Let us say unfulfillment in any area is an illness too. Now, the direct relationship between the various mental disturbances such as neurosis, schizophrenia, psychosis, it is very difficult to generalize that. For I cannot say in one instant it is because this center is more closed and in another it is because that center is more closed.
It depends very much on many, many factors including the personality structure, the individuality, and the psychodynamics of the relationship between assets, liabilities and disturbances. It is not only the presence of misconceptions that creates blocks, but also – through such misconceptions – the denial of positive forces or potentials that already exist, which are even more responsible for the blockages of the centers, and therefore the illnesses.
Apart from the fact that the degree of the blockage of centers also causes the degree of mental illness – and neurosis, of course, is a lesser degree of mental illness than, say, psychosis or schizophrenia – perhaps the only thing that can somewhat be generalized – but also this has to be taken with a grain of salt – is this: that the psychotic person is often very blocked in all the upper regions, while the more neurotic person is more blocked in the lower regions.

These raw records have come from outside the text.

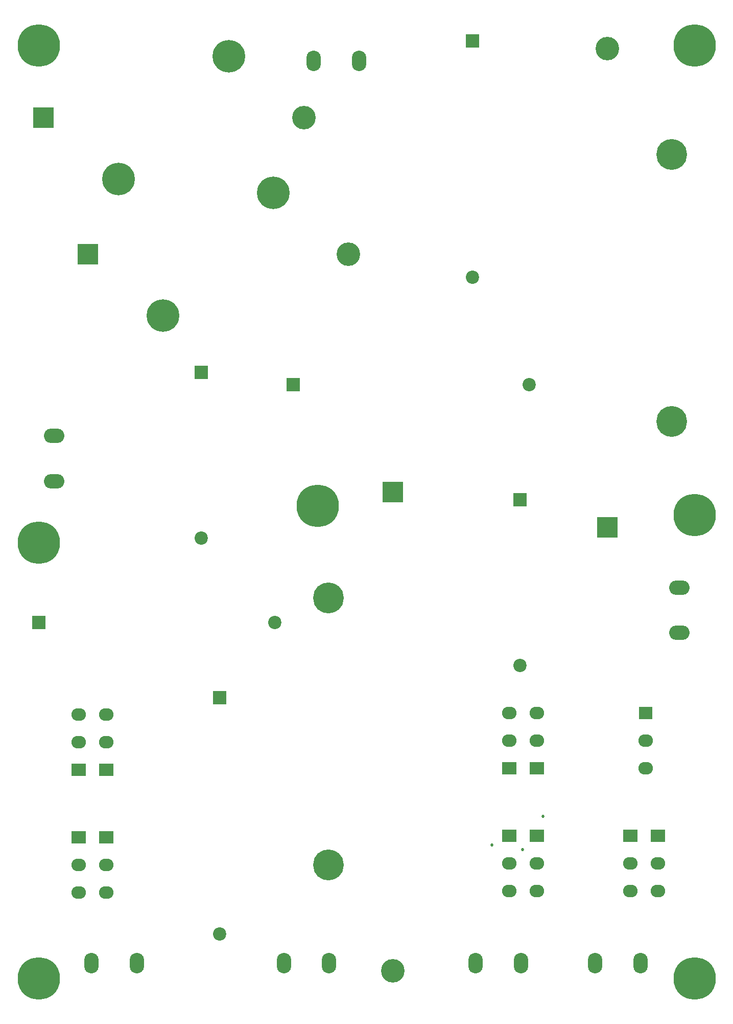
<source format=gbr>
G04 #@! TF.FileFunction,Soldermask,Bot*
%FSLAX46Y46*%
G04 Gerber Fmt 4.6, Leading zero omitted, Abs format (unit mm)*
G04 Created by KiCad (PCBNEW 4.0.4-stable) date 12/10/17 16:08:38*
%MOMM*%
%LPD*%
G01*
G04 APERTURE LIST*
%ADD10C,0.100000*%
%ADD11C,0.520000*%
%ADD12O,2.400000X3.400000*%
%ADD13R,2.200000X2.200000*%
%ADD14C,2.200000*%
%ADD15O,3.400000X2.400000*%
%ADD16R,2.400000X2.100000*%
%ADD17O,2.400000X2.100000*%
%ADD18R,2.300000X2.000000*%
%ADD19C,7.020000*%
%ADD20C,5.400000*%
%ADD21R,3.400000X3.400000*%
%ADD22C,3.900000*%
%ADD23C,5.100000*%
G04 APERTURE END LIST*
D10*
D11*
X125730000Y-152019000D03*
X122364500Y-157480000D03*
D12*
X141926000Y-176276000D03*
X134426000Y-176276000D03*
X58420000Y-176276000D03*
X50920000Y-176276000D03*
D13*
X42164000Y-119888000D03*
D14*
X81280000Y-119888000D03*
D13*
X69088000Y-78486000D03*
D14*
X69088000Y-105918000D03*
D13*
X84328000Y-80518000D03*
D14*
X123444000Y-80518000D03*
D13*
X72136000Y-132334000D03*
D14*
X72136000Y-171450000D03*
D13*
X114046000Y-23622000D03*
D14*
X114046000Y-62738000D03*
D13*
X121920000Y-99568000D03*
D14*
X121920000Y-127000000D03*
D15*
X44704000Y-96520000D03*
X44704000Y-89020000D03*
X148336000Y-114106000D03*
X148336000Y-121606000D03*
D12*
X87750000Y-26924000D03*
X95250000Y-26924000D03*
X90304000Y-176276000D03*
X82804000Y-176276000D03*
X122114000Y-176276000D03*
X114614000Y-176276000D03*
D16*
X53340000Y-144272000D03*
D17*
X53340000Y-139700000D03*
X53340000Y-135128000D03*
X48768000Y-135128000D03*
X48768000Y-139700000D03*
D16*
X48768000Y-144272000D03*
X48768000Y-155448000D03*
D17*
X48768000Y-160020000D03*
X48768000Y-164592000D03*
X53340000Y-164592000D03*
X53340000Y-160020000D03*
D16*
X53340000Y-155448000D03*
X124714000Y-144018000D03*
D17*
X124714000Y-139446000D03*
X124714000Y-134874000D03*
X120142000Y-134874000D03*
X120142000Y-139446000D03*
D16*
X120142000Y-144018000D03*
X120142000Y-155194000D03*
D17*
X120142000Y-159766000D03*
X120142000Y-164338000D03*
X124714000Y-164338000D03*
X124714000Y-159766000D03*
D16*
X124714000Y-155194000D03*
D18*
X142748000Y-134874000D03*
D17*
X142748000Y-139446000D03*
X142748000Y-144018000D03*
D16*
X140208000Y-155194000D03*
D17*
X140208000Y-159766000D03*
X140208000Y-164338000D03*
X144780000Y-164338000D03*
X144780000Y-159766000D03*
D16*
X144780000Y-155194000D03*
D19*
X42164000Y-24384000D03*
X150876000Y-24384000D03*
X42164000Y-178816000D03*
X150876000Y-178816000D03*
X88392000Y-100584000D03*
X150876000Y-102108000D03*
X42164000Y-106680000D03*
D20*
X62738000Y-69088000D03*
X81026000Y-48768000D03*
D21*
X50292000Y-58928000D03*
D22*
X93472000Y-58928000D03*
D20*
X55372000Y-46482000D03*
X73660000Y-26162000D03*
D21*
X42926000Y-36322000D03*
D22*
X86106000Y-36322000D03*
D23*
X147066000Y-86614000D03*
X147066000Y-42418000D03*
D21*
X136398000Y-104140000D03*
D22*
X136398000Y-24892000D03*
D23*
X90170000Y-115824000D03*
X90170000Y-160020000D03*
D21*
X100838000Y-98298000D03*
D22*
X100838000Y-177546000D03*
D11*
X117284500Y-156718000D03*
M02*

</source>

Another thing that can possibly be generalized – again with a grain of salt, please do not take the generalization point blank all across the board – is that a schizophrenic person may have a partial opening and a partial blockage of many centers. Of course, this is true also of the relatively healthy person, but in a more crass, strong way.
In other words, there is perhaps one center that has a very strong opening that comes out very forcefully, while the rigidity of a block is very, very strong, so that there is a tremendous discrepancy, and the energy that is let out through the block shoots out.
You know, when you hold back very strongly, it shoots out then. It pushes through, and this creates then an abundance of energy and feelings that the personality is incapable of coping with. With the so-called normal or average person whose centers are all blocked, the blockage does not take exactly this kind of form.
It would be more that the centers are blocked, but the blockage is not that hardened, so that some of the energy flow filters through and does not therefore create too great a momentum, a push, that is upsetting for the entire system. It is simply that the system is not sufficiently energized or enlivened, and is therefore incapable of realizing its potentials. But that is the difference.